President Donald Trump, who claimed that COVID-19 was under control and would “disappear” as the pandemic continued to spread across the country, acknowledged to journalist Bob Woodward that he knew early on the virus was far deadlier than the flu, even as he admittedly downplayed the threat facing the American public.



According to an interview on Feb. 7, weeks before the first confirmed COVID-19 death in the U.S., Trump admitted to the former Washington Post reporter and author that he was aware the virus was airborne and highly contagious and “more deadly than even your strenuous flus,” perhaps five times as lethal, CNN reported.

The Watergate reporter interviewed the president several times as the pandemic worsened and as the economy reopened. The interviews, recorded with Trump’s permission, are part of Woodward’s newest book, “Rage,” which CNN obtained before its Sept. 15 release.
On March 19, just days after he declared a national emergency that led to widespread shutdowns and expansive social distancing measures to blunt the spread of the virus, the president told Woodward that he “wanted to always play it down.”
“I still like playing it down,” he added, “because I don’t want to create a panic.”

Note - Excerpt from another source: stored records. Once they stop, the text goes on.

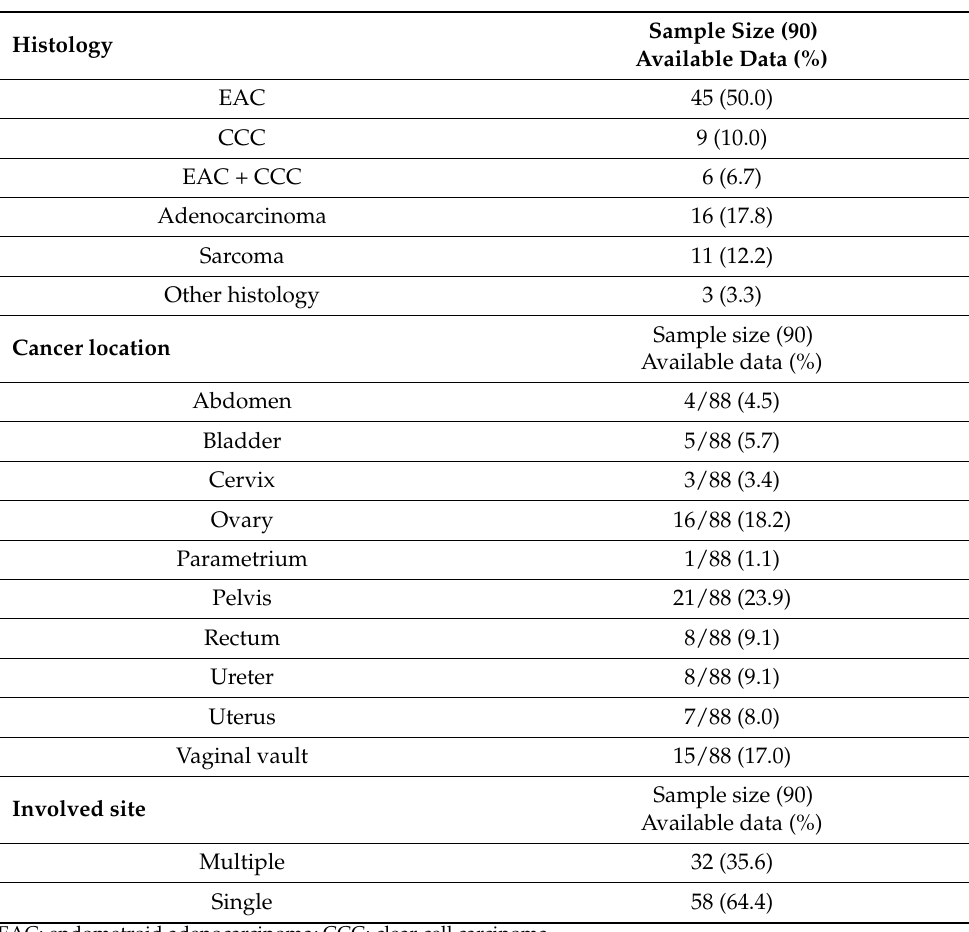
Table 4. Cancer lesion characteristics.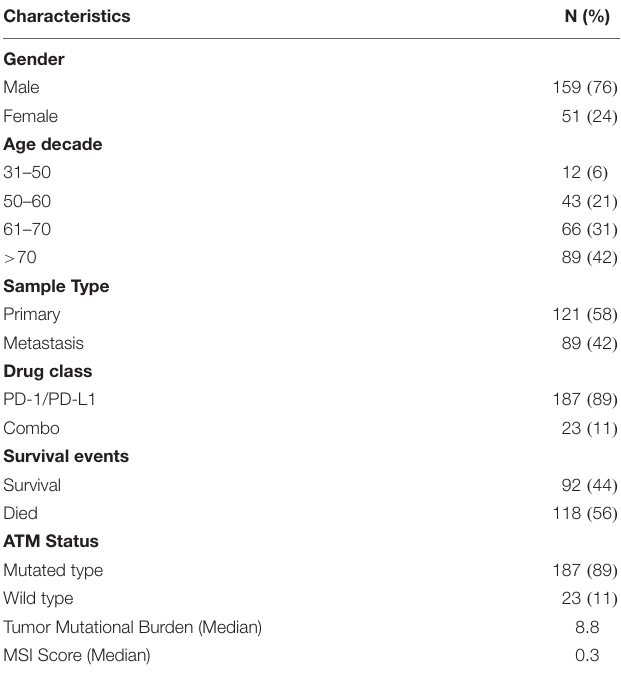
TABLE 1 | The baseline characteristics of the immunotherapy cohort.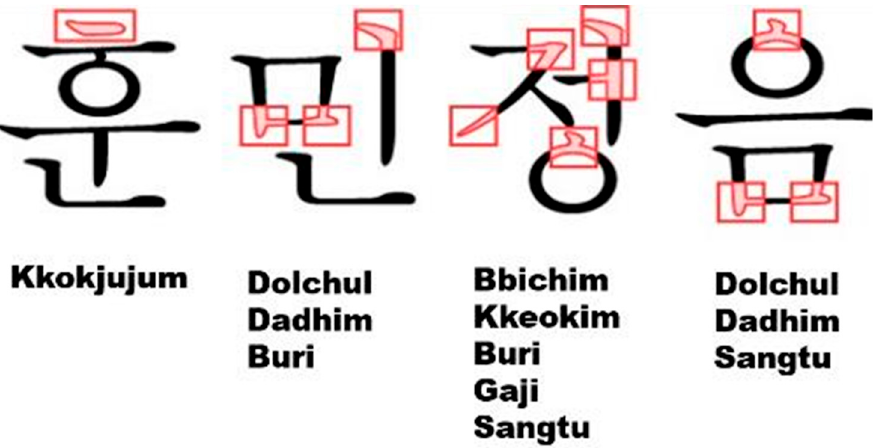
Figure 6. Target Letter for stroke element object detection. In the figure, the stroke elements of each Hangul letter are shown in red, and you can see the stroke elements that can be found in each letter. The above stroke elements are used to detect stroke elements. Table 3. Structured (A), semi-structured (B), and unstructured (C) font groups according to font classification criteria.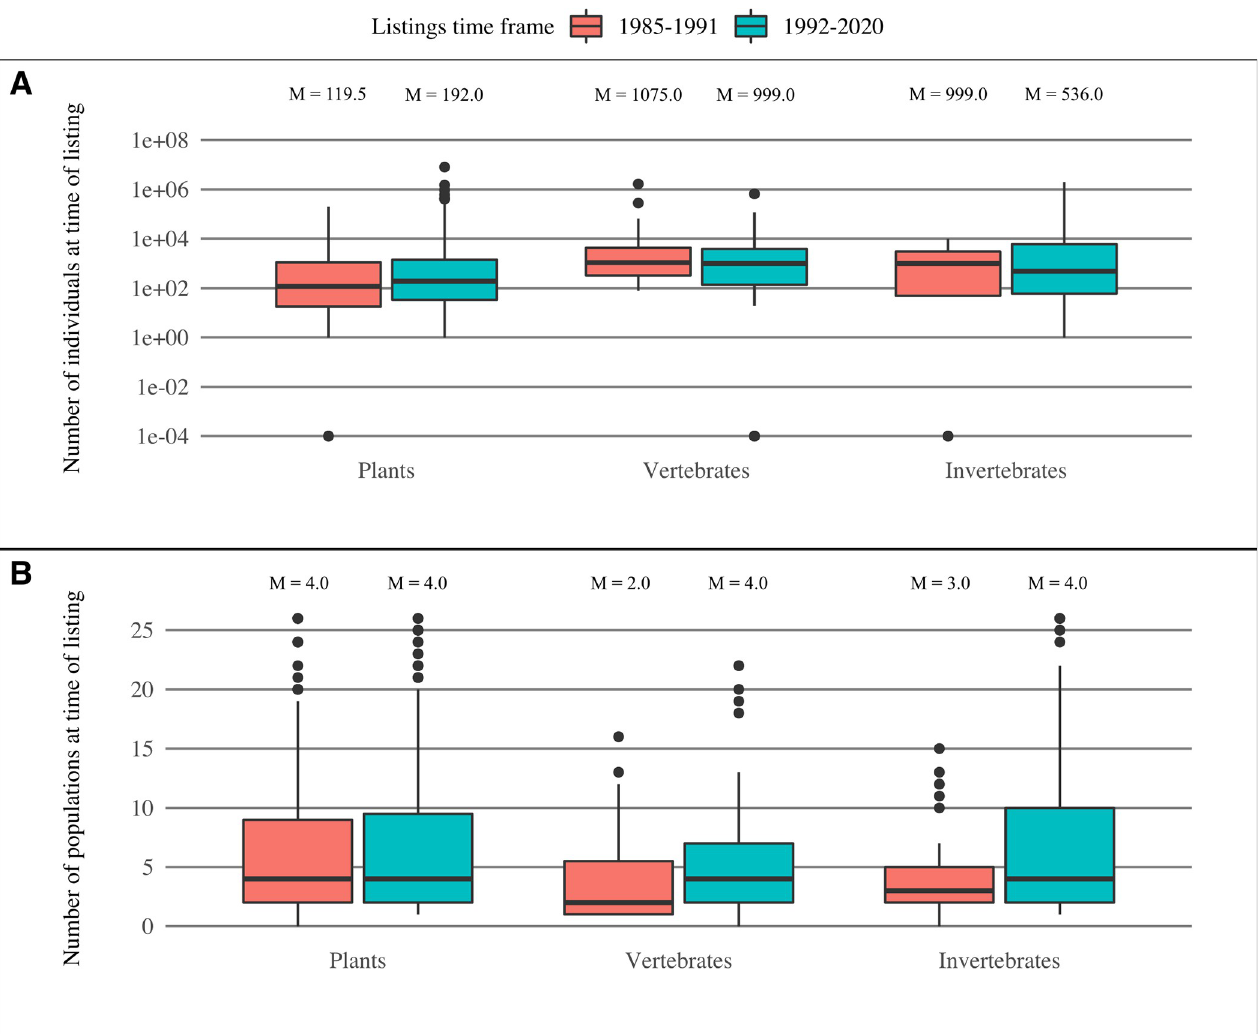
Fig 1. Species status at time of listing, 1985–1991 versus 1992–2020. (A) Comparison of population size at time of listing for plants and animals. There are no significant differences between the two periods (Wilcox Test values of p = 0.08, p = 0.41, and p = 0.66, for plants, vertebrates and invertebrates respectively). (B) Comparison of number of populations at time of listing. There are no significant differences between the two periods for plants and invertebrates. Values of zero indicate species for which there were either no known individuals or no known populations at time of listing. Median values shown above each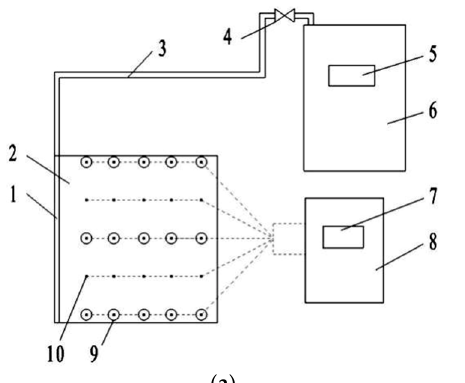
Figure 7. Soil steam disinfection (SSD) test bench: 1. steam disinfection pipe; 2. soil trough; 3. steam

Trump’s comments to Woodward mirror previous statements during late March and early April news conferences, when he said he doesn’t “want to create havoc and shock” even while shutting the government down and shutting down travel from China.
Pressed on the fact that many public health experts warned that earlier action and a nationwide testing strategy could have helped saved lives, Trump has repeatedly focused on his travel ban from China and said in late March that he didn’t “want to be a negative person.”
“I think a president has to be a cheerleader for their country,” he said in early April.
But Trump’s admissions to Woodward about the threat posed by COVID-19 stand in stark contrast to his public statements in late January, when he told a reporter the outbreak was “totally under control” in the U.S., as well as frequent instances of downplaying the virus through February and later months.

On March 9, more than a month after he told Woodward that COVID-19 was much more deadly than the flu, Trump openly compared the virus to the flu in a tweet.
“So last year 37,000 Americans died from the common Flu. It averages between 27,000 and 70,000 per year. Nothing is shut down, life & the economy go on,” he tweeted. “At this moment there are 546 confirmed cases of CoronaVirus, with 22 deaths. Think about that!”
Six months later, the virus has now infected more than 6.3 million across the U.S. and killed nearly 190,000 Americans, by far the most confirmed cases and deaths in the world.
Woodward’s interviews were recorded with Trump’s permission, and CNN obtained some of the audio tapes.

CNN reported that the book also includes harsh rebukes of the president from his former cabinet members and administration staffers. Former Defense Secretary James Mattis told Woodward on the record that Trump is “dangerous” and “unfit” to be commander in chief, CNN reported.

The book also includes comments from Dr. Anthony Fauci, overwhelmingly well regarded by public health experts as well as in public opinion polls, but who again made comments likely to draw Trump’s ire. Fauci is quoted telling others that Trump’s “attention span is like a minus number,” and that his “sole purpose is to get re-elected,” Woodward reports.
In their final interview in July, the president told Woodward “the virus has nothing to do with me,” CNN reported.
“It’s not my fault. It’s — China let the damn virus out.”